发布于 2020-11-28 15:19:19

What I encountered is I wrote a sample python script named tt.py:

import time

while True:
    print(123)
    time.sleep(0.5)

I run it by python tt.py &, it will output to terminal 123 on-going. And if I input a character l after several seconds input s, the command ls works fine.

But why, as I know a little bit pseudoterminal: master side and slave side. I thought bash's stdin, stdout, stderr is redirect to slave side. So in my mind, the bash should return command like l123\n123\n...s not found.

So more general question is how bash know which is output which is input when they point to same file descriptor?

Or where I made a misunderstand in this situation, thanks in advance!


Update:

I know stdin and stdout point to different descripor, but they could point to same one right?

So in my mind, python script's stdout to psuedoterminal's slave side, and terminal display streams in master side. Seems what I can't figure out is how terminal stdin goes to bash's stdin. Isn't it first go master side then go slave side then bash?

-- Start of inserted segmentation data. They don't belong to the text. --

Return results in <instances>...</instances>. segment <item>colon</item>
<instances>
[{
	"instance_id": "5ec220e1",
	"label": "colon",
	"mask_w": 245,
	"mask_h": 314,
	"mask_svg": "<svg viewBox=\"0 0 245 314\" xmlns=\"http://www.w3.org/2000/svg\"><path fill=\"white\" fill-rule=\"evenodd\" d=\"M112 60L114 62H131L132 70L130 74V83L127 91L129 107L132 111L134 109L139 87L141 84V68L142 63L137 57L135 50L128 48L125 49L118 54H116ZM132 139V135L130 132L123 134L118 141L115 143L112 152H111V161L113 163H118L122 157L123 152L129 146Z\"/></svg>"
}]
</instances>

If so I thougt things will messed up at master side as it receive both python script's output and terminal's input.

Questioner
roachsinai
Viewed
0
Barmar 2020-11-29 00:13:27

A pseudo terminal consists of two independent channels of data, and they each have their own buffers.

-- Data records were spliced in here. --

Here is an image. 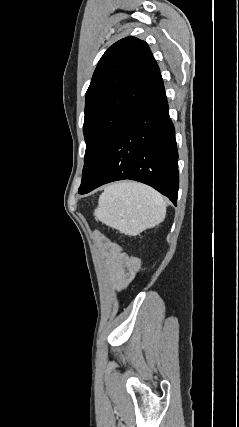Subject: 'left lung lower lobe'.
Returning <instances> with one entry per match:
<instances>
[{
  "label": "left lung lower lobe",
  "mask_w": 239,
  "mask_h": 427,
  "mask_svg": "<svg viewBox=\"0 0 239 427\" xmlns=\"http://www.w3.org/2000/svg\"><path fill=\"white\" fill-rule=\"evenodd\" d=\"M175 129L164 86L140 106L117 132L91 182L80 194L103 184L131 179L177 202L179 175Z\"/></svg>",
  "instance_id": "obj_1"
}]
</instances>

There's one channel that transfers data that's written to the slave pty to the master pty. There's another channel that transfers data written to the master pty to the slave pty.

Anything written to the slave side of the pty is read by the process connected to the master side. In this case, it's your terminal application. It displays this data in the terminal window.

Both python and ls are writing to the slave pty, and their outputs get displayed in the window.

When an application reads from the slave pty, it gets what the other process writes to the master side. The terminal application writes what you type on the keyboard, not the output that was sent to the slave side.

So the output of the python script won't be read as input by the shell.

If the two directions weren't independent, every program that produces output and also reads input would get totally confused, since it would end up reading its own output.